- Directed by: George Butler
- Written by: Caroline Alexander, Joseph Dorman
- Produced by: George Butler
- Narrated by: Liam Neeson
- Music by: Michael Small
- Production companies: WGBH Boston White Mountain Films Discovery Channel Pictures
- Distributed by: Cowboy Booking International
- Release date: 2 September 2000;
- Running time: 97 minutes
- Country: United Kingdom
- Language: English
- Box office: $2.4 million

= The Endurance: Shackleton's Legendary Antarctic Expedition =

The Endurance is a 2000 documentary film directed by George Butler about Ernest Shackleton's legendary Antarctic expedition in 1914. It is based on the book of the same name. Endurance was the name of the ship of Shackleton's expedition.
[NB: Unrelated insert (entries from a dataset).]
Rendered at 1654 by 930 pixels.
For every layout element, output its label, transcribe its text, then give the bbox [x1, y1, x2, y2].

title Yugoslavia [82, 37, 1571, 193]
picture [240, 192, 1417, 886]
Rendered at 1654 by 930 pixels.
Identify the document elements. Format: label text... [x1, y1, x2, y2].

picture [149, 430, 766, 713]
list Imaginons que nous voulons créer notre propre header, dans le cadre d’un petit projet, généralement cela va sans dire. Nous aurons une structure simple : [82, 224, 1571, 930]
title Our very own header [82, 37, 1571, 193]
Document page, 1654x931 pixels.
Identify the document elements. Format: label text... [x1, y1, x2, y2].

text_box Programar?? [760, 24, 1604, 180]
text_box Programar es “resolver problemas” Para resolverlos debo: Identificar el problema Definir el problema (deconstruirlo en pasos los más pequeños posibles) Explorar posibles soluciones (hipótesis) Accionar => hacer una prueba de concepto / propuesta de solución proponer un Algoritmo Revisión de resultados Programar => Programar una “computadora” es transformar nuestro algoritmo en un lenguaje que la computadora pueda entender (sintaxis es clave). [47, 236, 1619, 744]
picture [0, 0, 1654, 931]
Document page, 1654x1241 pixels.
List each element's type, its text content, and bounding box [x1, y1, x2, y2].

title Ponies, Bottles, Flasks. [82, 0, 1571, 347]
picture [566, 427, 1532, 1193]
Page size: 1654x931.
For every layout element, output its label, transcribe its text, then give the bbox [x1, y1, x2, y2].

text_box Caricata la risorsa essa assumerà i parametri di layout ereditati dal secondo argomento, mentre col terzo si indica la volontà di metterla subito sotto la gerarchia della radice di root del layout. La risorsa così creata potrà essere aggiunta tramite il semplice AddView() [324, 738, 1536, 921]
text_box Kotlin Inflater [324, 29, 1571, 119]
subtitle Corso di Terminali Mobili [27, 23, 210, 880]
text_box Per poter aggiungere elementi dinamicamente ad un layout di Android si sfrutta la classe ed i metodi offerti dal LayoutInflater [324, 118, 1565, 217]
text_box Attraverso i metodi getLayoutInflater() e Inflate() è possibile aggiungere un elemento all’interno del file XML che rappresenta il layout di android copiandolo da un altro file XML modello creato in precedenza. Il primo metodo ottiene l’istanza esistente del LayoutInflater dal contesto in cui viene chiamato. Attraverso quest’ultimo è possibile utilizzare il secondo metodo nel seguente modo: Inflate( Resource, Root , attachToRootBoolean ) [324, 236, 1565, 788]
Butler followed it up the next year with another documentary about Shackleton's expedition titled Shackleton's Antarctic Adventure.

==Summary==
After failing to be the first to reach the South Pole by only 97 miles in 1909, Shackleton set out to be the first to cross the Antarctic continent via the pole. The expedition met disastrous results when its ship became trapped and ultimately crushed in the ice pack. Shackleton and his 28-man crew endured the long polar winter before ultimately finding rescue following an 800-mile open boat voyage on the Weddell Sea. Against all odds, the entire crew of Endurance survived. Frank Hurley's original film footage was used by Butler, along with interviews of surviving relatives to present the story of Shackleton's expedition.

==Reception==
The film was well received by critics, and was nominated for and won several awards.